I write separately to highlight the deficiencies in the order of the Board of Immigration Appeals (“BIA”), which lead me to conclude that the BIA did not affirm the adverse credibility determination of the Immigration Judge (“IJ”). The government concedes that the IJ denied relief in a decision that “turned on” an adverse, credibility determination. However, the BIA order gives no indication that it affirmed based on adverse credibility. The
First, the BIA cites 8 U.S.C. § 1158(a)(2)(B), the provision establishing the one-year filing deadline for asylum applications. The IJ’s decision makes no mention of this deadline because the petitioner’s application was timely.
Second, the BIA cites INS v. Cardoza-Fonseca, 480 U.S. 421, 107 S.Ct. 1207, 94 L.Ed.2d 434 (1987), which held that the “well-founded fear of persecution” standard for asylum eligibility is a less demanding standard than the “more likely than not” standard for withholding of deportation. Id. at 448-49, 107 S.Ct. 1207. Because the IJ found that the petitioner was not credible, neither standard was relevant to the IJ’s decision.
Third, the BIA cites INS v. Stevic, 467 U.S. 407, 104 S.Ct. 2489, 81 L.Ed.2d 321 (1984), which held that to be entitled to withholding of deportation, an individual’s application must “be supported by evidence establishing that it is more likely than not that the alien would be subject to persecution on one of the specified grounds.” Id. at 430, 104 S.Ct. 2489. Again, because the IJ found that the petitioner was not credible, this standard was not relevant to the IJ’s decision.
Fourth, the BIA cites Zheng v. Ashcroft, 332 F.3d 1186 (9th Cir.2003), which held that when an individual claims entitlement to relief under the Convention Against Torture (“CAT”) because of the conduct of non-governmental actors, that individual need not show that the “government is willfully accepting of the torture of its citizens by a third party” in order to show government acquiescence. Id. at 1197. Zheng is irrelevant to the IJ’s decision, because all of the petitioner’s allegations involved government actors.
Fifth, the BIA cites Matter of S-V-, 22 I. & N. Dec. 1306 (BIA 2000), the CAT acquiescence case overruled by Zheng. Zheng, 332 F.3d at 1192, 1197; see Ochoa v. Gonzales, 406 F.3d 1166, 1172 (9th Cir. 2005). Matter of S-V- is not only irrelevant — it is no longer good law.

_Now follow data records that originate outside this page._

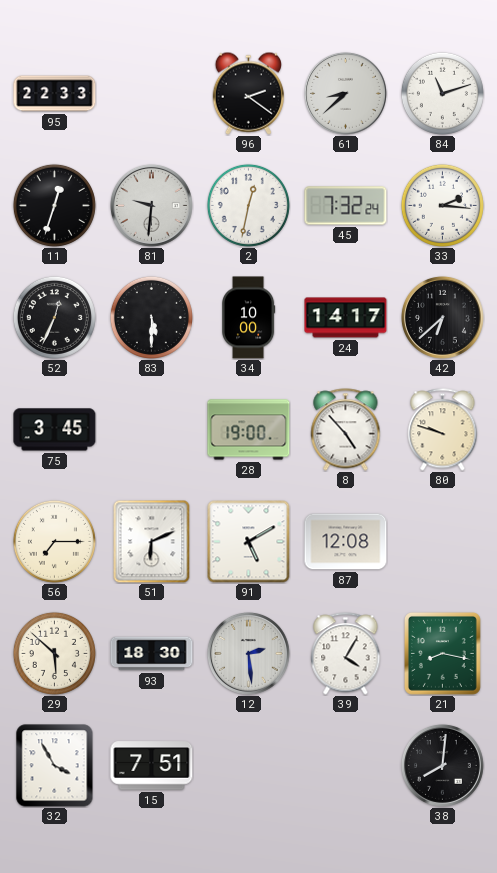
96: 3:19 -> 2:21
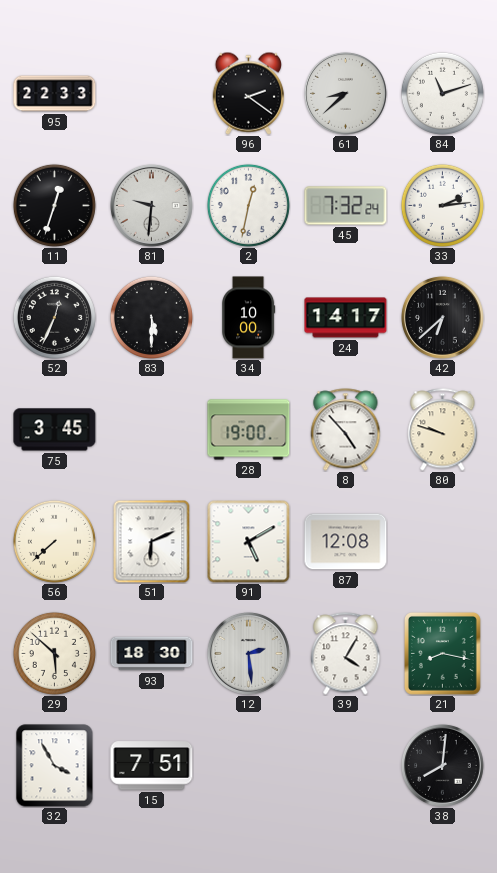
33: 2:16 -> 2:14
56: 7:15 -> 7:38
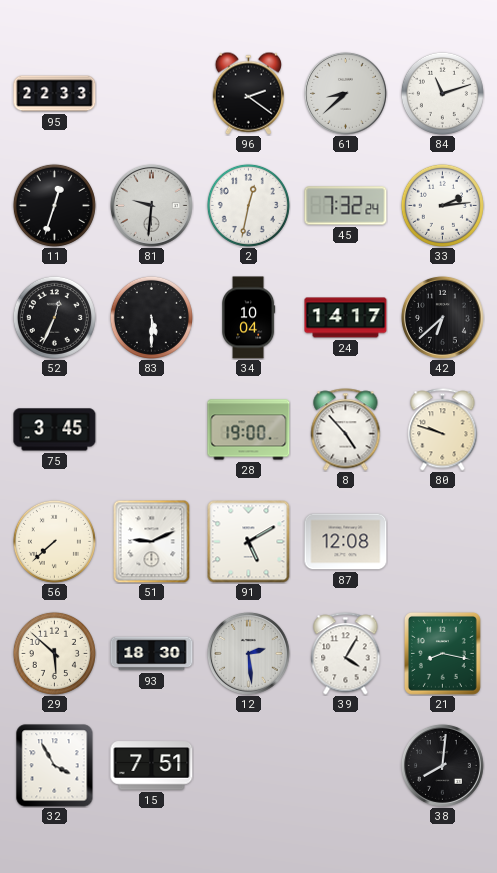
34: 10:00 -> 10:04
51: 6:11 -> 9:11
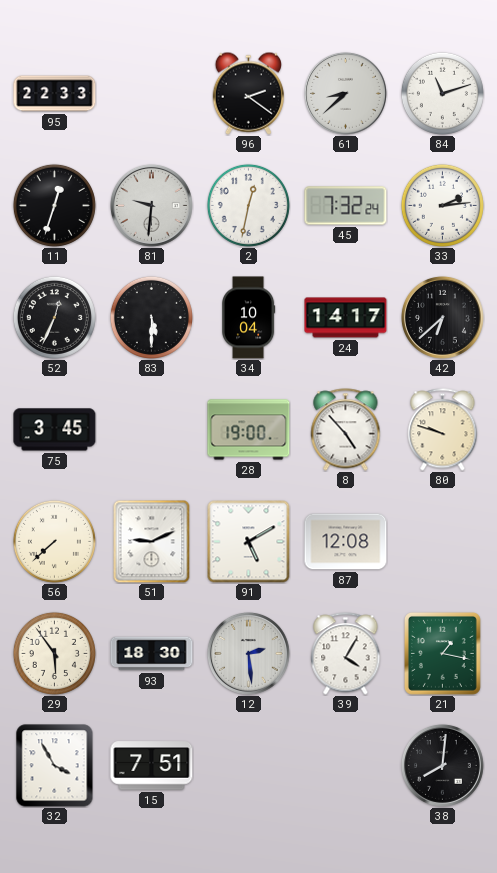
29: 5:52 -> 5:54
21: 8:17 -> 1:17
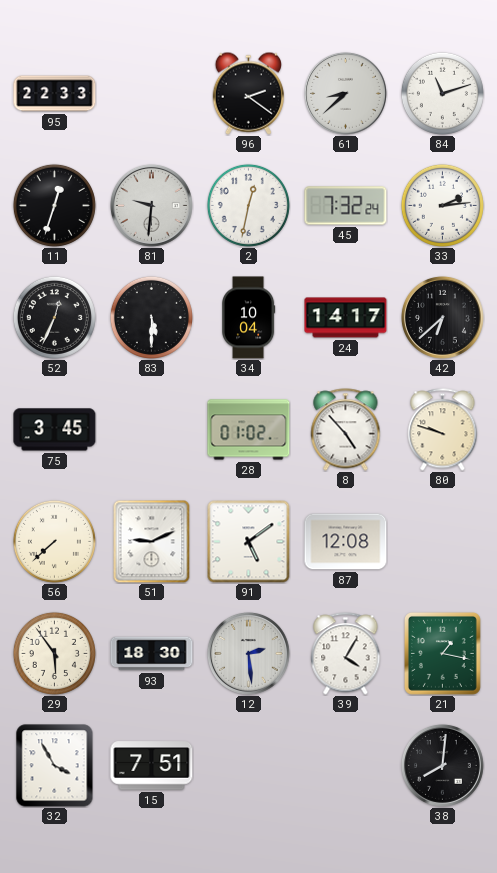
28: 19:00 -> 01:02
91: 5:10 -> 5:09
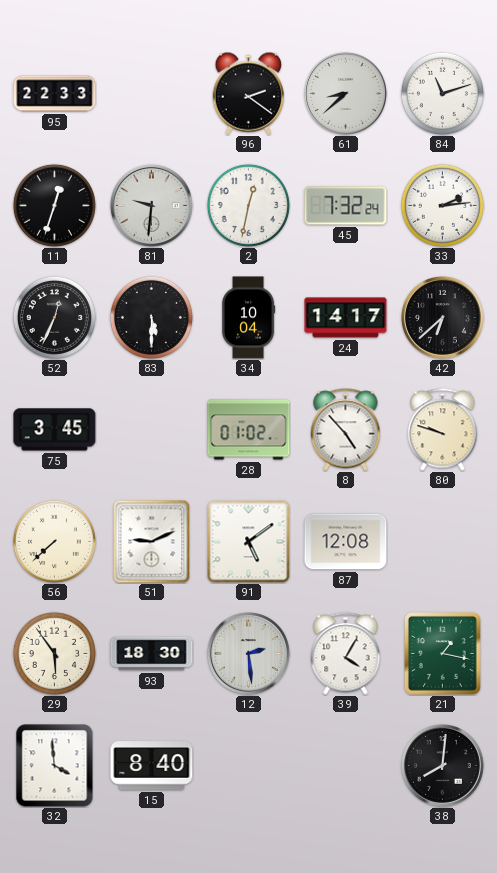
32: 3:55 -> 3:59
15: 7:51 -> 8:40
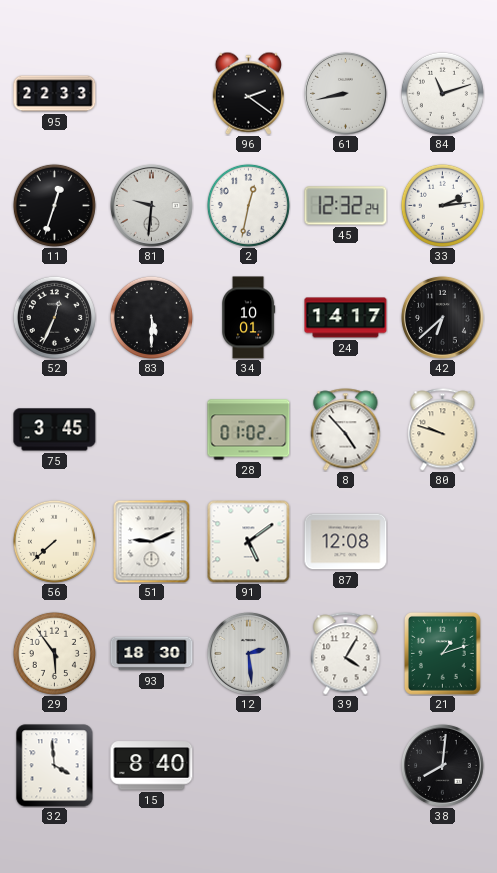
61: 8:38 -> 8:43
45: 7:32 -> 12:32
34: 10:04 -> 10:01
21: 1:17 -> 1:12
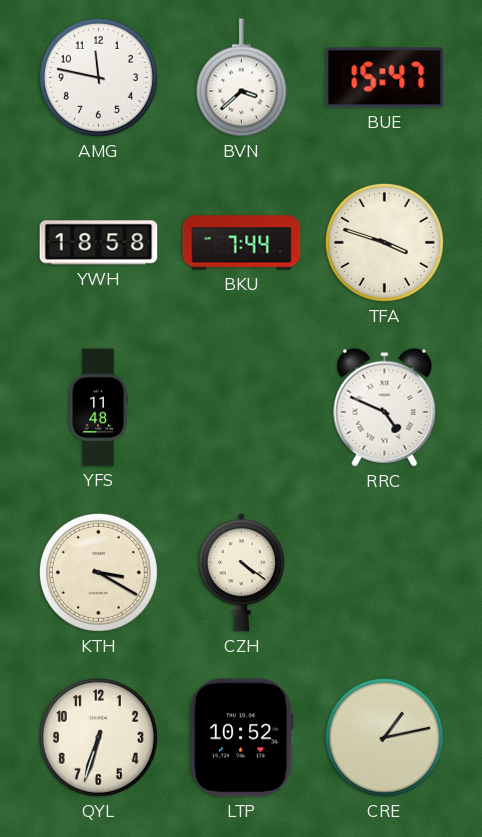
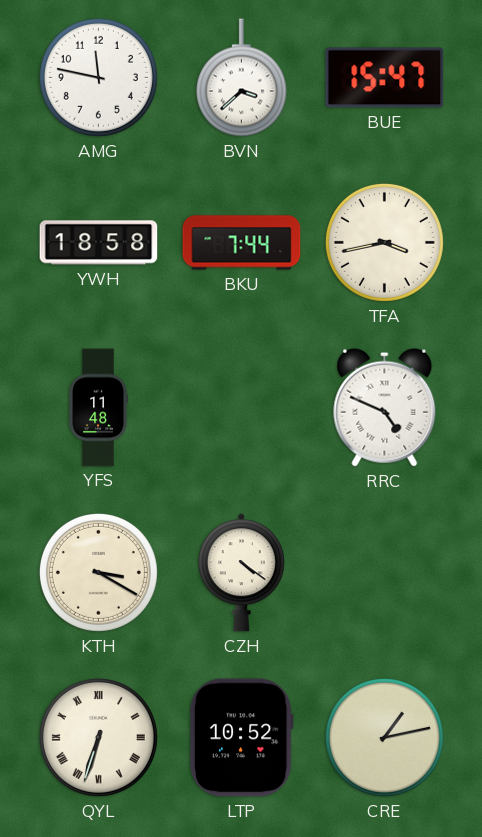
TFA: 3:48 -> 3:43
QYL numerals: Arabic -> Roman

The only language that even remotely suggests that the BIA affirmed the IJ’s adverse credibility determination is the penultimate sentence of the order, which states, “Inasmuch as we are in agreement with the Immigration Judge’s decision, we affirm his decision based upon and for the reasons set forth therein.” Given the bizarre and illogical combination of citations in the BIA order, and the BIA’s utter failure to give any indication that it was cognizant of the actual basis for the IJ’s decision, I do not think this sentence is sufficient to demonstrate that the BIA actually affirmed the IJ’s adverse credibility determination.
I nonetheless concur in the judgment. Assuming, as the BIA appeal’s to do, that the petitioner was credible, cf. Krotova v. Gonzales, 416 F.3d 1080, 1084 (9th Cir. 2005), a reasonable adjudicator would not be compelled to find that the petitioner has suffered past persecution, that he has a well-founded fear of future persecution, or that. it is more likely than not that he would be tortured if removed to Armenia. See Prasad v. INS, 47 F.3d 336, 339-40 (9th Cir.1995); 8 C.F.R. § 1208.16(c)(2).